Members of the Alcanivoracaceae family, when in unpolluted areas, can consume the natural hydrocarbons, such as isoprene, produced by marine phytoplankton (Coulon et al. 2012). Immundisolibacter cernigliae, the single described species of the genus, was isolated from aerobic bioreactor-treated soil from the USA and is associated with PAH degradation (Corteselli et al. 2017). Representatives of the Candidatus Macondimonas have been described as highly abundant in contaminated coastal marine sediments and play a key ecological role in response to global oil spills (Karthikeyan et al. 2019). Additionally, the genus Polycyclovorans contains species isolated from marine diatoms and enrichment in the presence of aromatic hydrocarbons (Gutierrez et al. 2013). Oleiagrimonas, a genus reported in oil-polluted saline soil, contains species whose extracellular polymeric substances may contribute to bioremediation (Huang et al. 2015).

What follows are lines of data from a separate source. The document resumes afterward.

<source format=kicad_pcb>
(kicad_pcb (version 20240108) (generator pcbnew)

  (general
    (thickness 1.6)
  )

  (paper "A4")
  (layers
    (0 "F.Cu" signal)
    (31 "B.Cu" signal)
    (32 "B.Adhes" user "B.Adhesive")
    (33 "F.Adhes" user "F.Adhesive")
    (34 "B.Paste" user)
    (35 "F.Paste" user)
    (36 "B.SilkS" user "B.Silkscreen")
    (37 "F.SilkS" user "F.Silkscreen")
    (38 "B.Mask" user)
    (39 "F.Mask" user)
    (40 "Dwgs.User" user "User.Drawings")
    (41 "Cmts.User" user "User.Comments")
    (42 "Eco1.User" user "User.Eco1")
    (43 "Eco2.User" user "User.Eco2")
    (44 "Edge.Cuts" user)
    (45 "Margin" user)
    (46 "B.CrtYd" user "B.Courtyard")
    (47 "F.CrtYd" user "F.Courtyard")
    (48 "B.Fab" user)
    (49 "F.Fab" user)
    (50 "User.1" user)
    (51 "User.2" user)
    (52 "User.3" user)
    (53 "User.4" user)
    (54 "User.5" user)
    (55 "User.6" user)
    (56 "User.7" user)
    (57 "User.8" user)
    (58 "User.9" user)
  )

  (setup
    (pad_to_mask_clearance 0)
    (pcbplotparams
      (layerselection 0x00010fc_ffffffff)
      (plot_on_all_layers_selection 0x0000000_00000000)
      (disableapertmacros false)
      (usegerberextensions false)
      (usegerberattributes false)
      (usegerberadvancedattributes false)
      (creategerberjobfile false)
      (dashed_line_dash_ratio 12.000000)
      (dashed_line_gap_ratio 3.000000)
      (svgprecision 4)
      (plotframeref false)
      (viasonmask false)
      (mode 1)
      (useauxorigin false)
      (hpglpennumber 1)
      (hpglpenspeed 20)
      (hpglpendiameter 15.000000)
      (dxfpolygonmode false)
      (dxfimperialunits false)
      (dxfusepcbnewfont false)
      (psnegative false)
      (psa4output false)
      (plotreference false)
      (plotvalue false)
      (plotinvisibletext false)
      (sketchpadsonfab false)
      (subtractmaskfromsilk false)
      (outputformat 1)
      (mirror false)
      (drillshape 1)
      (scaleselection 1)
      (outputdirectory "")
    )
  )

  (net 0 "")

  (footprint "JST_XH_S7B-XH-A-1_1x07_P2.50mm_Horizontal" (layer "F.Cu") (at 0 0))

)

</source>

The predominance of hydrocarbon degradation microorganisms found in the BTS mangroves under the influence of the refinery is mainly associated with defense and secretion mechanisms. Cell motility is an important adaptation of heterotrophic bacteria and archaea to exploit resources, enhance bacteria-organic-matter coupling, and escape from unfavorable conditions (Grossart et al. 2001). Curiously, Williamwhitmania, which was associated with our data on ETDI region and the functional category cell motility, has an unusual gliding motility by external organelles (Pikuta et al. 2017). Secretion of extracellular polymeric substances (EPS) is another strategy of microbial defense. Their positive influence on the bioremediation process against the PAH contamination was demonstrated by Ali et al. (2022). The EPS secretion coincides with an increase in reactive oxygen production, which accumulation could cause damage to biomolecules and be lethal to marine species (Morris et al. 2022).

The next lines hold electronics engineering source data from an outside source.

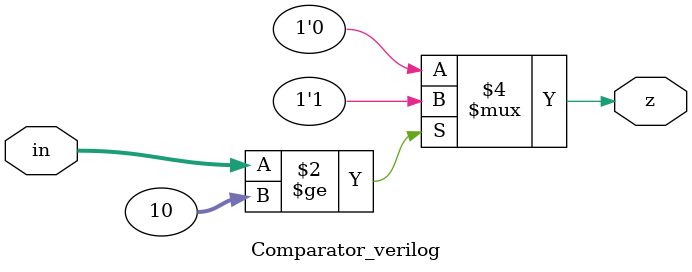
<source format=v>
`timescale 1ns / 1ps

module Comparator_verilog(
    input [3:0]in,
    output reg z
    );
    always @(*) 
    begin
        if (in >= 10)
            z = 1;
        else
            z = 0;
    end
endmodule
</source>
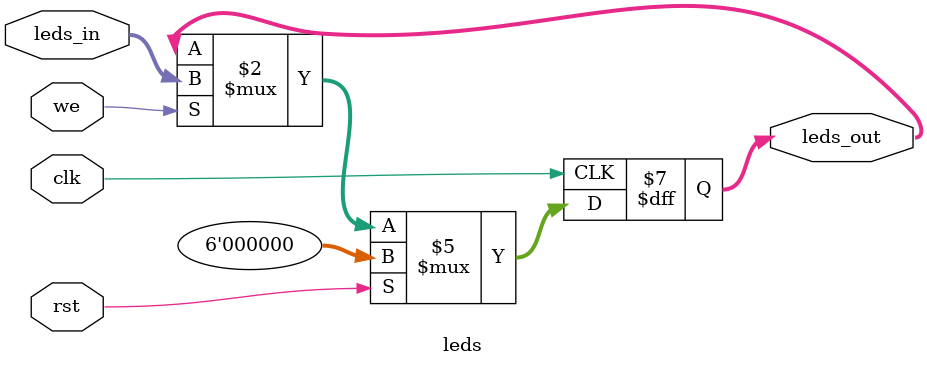
<source format=v>
module leds (
    input clk,
    input rst,
    input we,
    input [5:0] leds_in,
    output reg [5:0] leds_out
);

    always @ (posedge clk) begin
        if (rst)
            leds_out <= 6'b0;
        else
            if (we)
                leds_out <= leds_in;
    end

endmodule
</source>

Chen et al. (2018) argue the deleterious effects of petroleum exploration, with a significant increase of PAH and total organic carbon after the oil production and construction of the Mataripe refinery (1939–1950). However, features of mangroves such as high productivity, abundant detritus, and rich organic carbon make it a preferential site for the uptake and accumulation of pollutants such as PAHs (Bernard et al. 1996). The oxidizing and mineralizing of hydrocarbons by microorganisms strongly selected in impacted environments could then act to prevent the PAH-accumulation in the sea (Duran and Cravo-Laureau 2016) and their genotoxic effects in marine sediment species (Nikolaou et al. 2009; Munoz and Albores 2011), contributing to the restoration of the mangroves.

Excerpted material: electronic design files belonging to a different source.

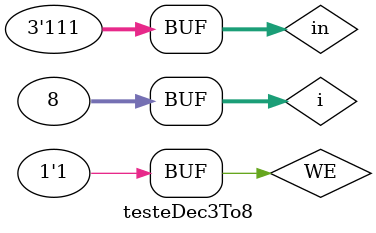
<source format=v>
/*
LAOC2 Pratica 2
21/05/2022

Caio Vinicius Pereira Silveira
Paulo Lopes Nascimento
*/
/*
	Módulo que extende um valor de 3 bits para um de 8 bits.
	Inputs: in: valor de 3 bits, WE: write enable.
	Outputs: out: saída de 8 bits.
*/
module dec3to8(in, WE, out);
	// Declaraçao de entradas e saídas.
	input [2:0] in;
	input WE;
	output reg [7:0] out;
	
	//Bloco initial inicializando a saida em 0.
	initial
	begin
		out = 8'h00;
	end
	
	// Bloco always, executado a cada entrada distinta em que o WE é ativo.
	always @(in or WE)
	begin
		if(WE)
			case(in)
				// Orientaçao da esquerda para a direita, utilizamos o oposto, porém ambos são viáveis.
				//3'b000: out = 8'b10000000;
				//3'b001: out = 8'b01000000;
				//3'b010: out = 8'b00100000;
				//3'b011: out = 8'b00010000;
				//3'b100: out = 8'b00001000;
				//3'b101: out = 8'b00000100;
				//3'b110: out = 8'b00000010;
				//3'b111: out = 8'b00000001;
				3'b000: out = 8'b00000001;
				3'b001: out = 8'b00000010;
				3'b010: out = 8'b00000100;
				3'b011: out = 8'b00001000;
				3'b100: out = 8'b00010000;
				3'b101: out = 8'b00100000;
				3'b110: out = 8'b01000000;
				3'b111: out = 8'b10000000;
			endcase
		else
			out = 8'b00000000;
		end
endmodule

/*
	Módulo de teste do módulo dec3to8.
*/
module testeDec3To8();
	// Declaraçao de entradas e saídas.
	reg [2:0] in;
	reg WE;
	wire [7:0] out;
	
	// Integer i para percorrer os bits.
	integer i;
	
	// Chamada do módulo.
	dec3to8 dut(in, WE, out);
	
	// Bloco initial para monitoramento em display.
	initial
		$monitor("Time: %0d, out: %b", $time, out);
	
	// Bloco initial com valores distintos de entrada e WE, iterando e extendendo o valor.
	initial
	begin
		in = 3'b111; WE = 1'b0; #1; //0
		in = 3'b101; WE = 1'b0; #1; //1
		in = 3'b000; WE = 1'b1; #1; //2
		for(i = 1; i<8; i = i+1) //3-8
		begin
			in = in + 1;
			#1;
		end
	end

endmodule
</source>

In August 2019, the Brazilian Northeast was the target of a large-scale environmental disaster due to oil spill contamination, including the state of Bahia and the surroundings of Bahia de Todos os Santos (IBAMA 2020; Silva et al. 2021). Our data allowed us to assess the microbial community and biological processes of mangroves from Baía de Todos os Santos, Brazil, as an investigative overview of the protection status of these estuaries, especially of those disturbed areas. The anthropized estuaries showed species related to biomass degradation associated with central metabolism pathways. Differentially from pristine and anthropized areas, BTS mangroves under the influence of the refinery presented a species enrichment indicative of impacted sediment, despite the limitation of soil properties conditions. These specialized microbiota, notably distinct and not previously abundant in Brazilian estuarine soils, are adapted to the PAH increase and are highly associated with cell signaling processes. These data suggest that these species are in an active process of responding and adapting to the environment, contributing to the recovery of disturbed mangroves. Finally, our data point that metagenomics can be used as an additional and predictive environmental assessment tool and reinforce the need for constant monitoring practices to preserve the Brazilian mangroves.